Something that has been in the back of my mind for a while, an overlay journal platform. Started thinking about this more recently again and had some good discussion on Scholar.Social.
TL;DR Articles published (almost) anywhere, reviews conducted on Hypothes.is, status and meta-data stored on the platform
The basic idea is that there is a platform similar to Reddit. Perhaps built using the open source Postmill.
- Authors submit articles as link submissions on the platform.
- On submission, the author also provides a text abstract and links to any connected data or code.
- Links can be to just about anywhere that is web accessible. Could use a preprint server or even just their personal blog.
- The comment section facilitates the peer-review process, but does not actually host the reviews.
- Instead the reviews are conducted through Hypothes.is.
- This keeps the reviews accessible should the platform go down and also ties them directly to the article, wherever it lives.
- If something like Postmill is used, the sub-community feature could allow disciplinary focus such as a sub-community for
mathematicsor something that allows for independent management.
- The author edits their document after the reviews are complete and notifies when this is done.
It would be helpful to have a bot or two to deal with a few maintenance things. Similar to how JOSS has Whedon.
- An editor can be assigned and the editor can assign reviewers using the bot.

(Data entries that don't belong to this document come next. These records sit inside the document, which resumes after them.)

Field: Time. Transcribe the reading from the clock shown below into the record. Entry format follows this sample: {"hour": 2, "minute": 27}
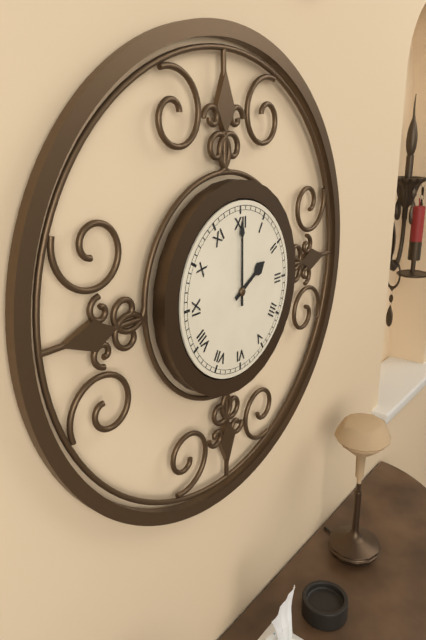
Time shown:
{"hour": 2, "minute": 0}
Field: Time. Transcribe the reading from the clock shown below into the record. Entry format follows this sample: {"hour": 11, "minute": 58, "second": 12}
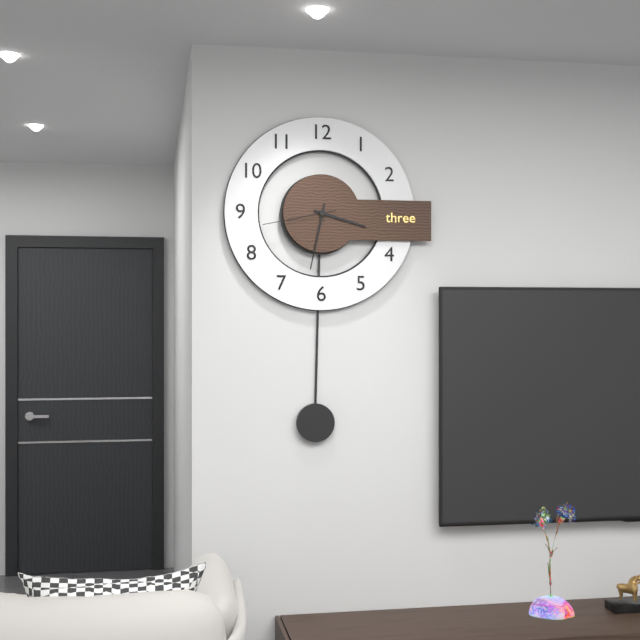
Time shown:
{"hour": 3, "minute": 32, "second": 43}
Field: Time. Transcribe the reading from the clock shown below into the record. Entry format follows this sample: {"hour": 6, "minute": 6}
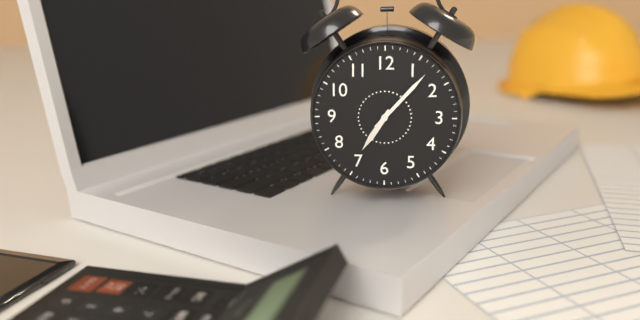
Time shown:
{"hour": 7, "minute": 7}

- When a new article is posted, the bot checks the URL. If the article host is not archival (ie. on Arxiv or a preprint server or a repository), then the bot submits it to Internet Archive to get a stable version and comments with this link.

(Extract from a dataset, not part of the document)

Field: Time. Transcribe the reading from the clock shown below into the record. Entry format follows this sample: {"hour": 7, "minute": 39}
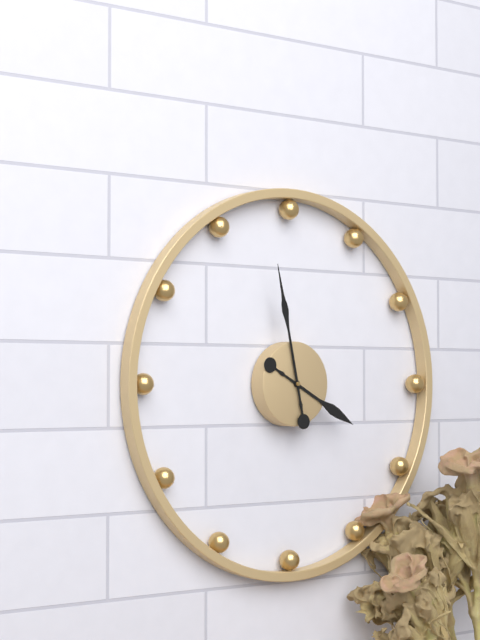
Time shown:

- The bot creates a unique hashtag for use in Hypothes.is annotation and then embeds a Hypothes.is stream for that tag.
- Reviewers can provide their Hypothes.is username, then when they conduct their review, a separate Hypostes.is stream is created for the “official” reviews.
- After the article has been edited by the author. They notify the bot of the new version and this is archived as necessary.
- Reviewers can indicate their review status to the bot (ie. accept, revise, etc.).
- Once both reviewers accept, the bot can record the “final” version and grab a DOI.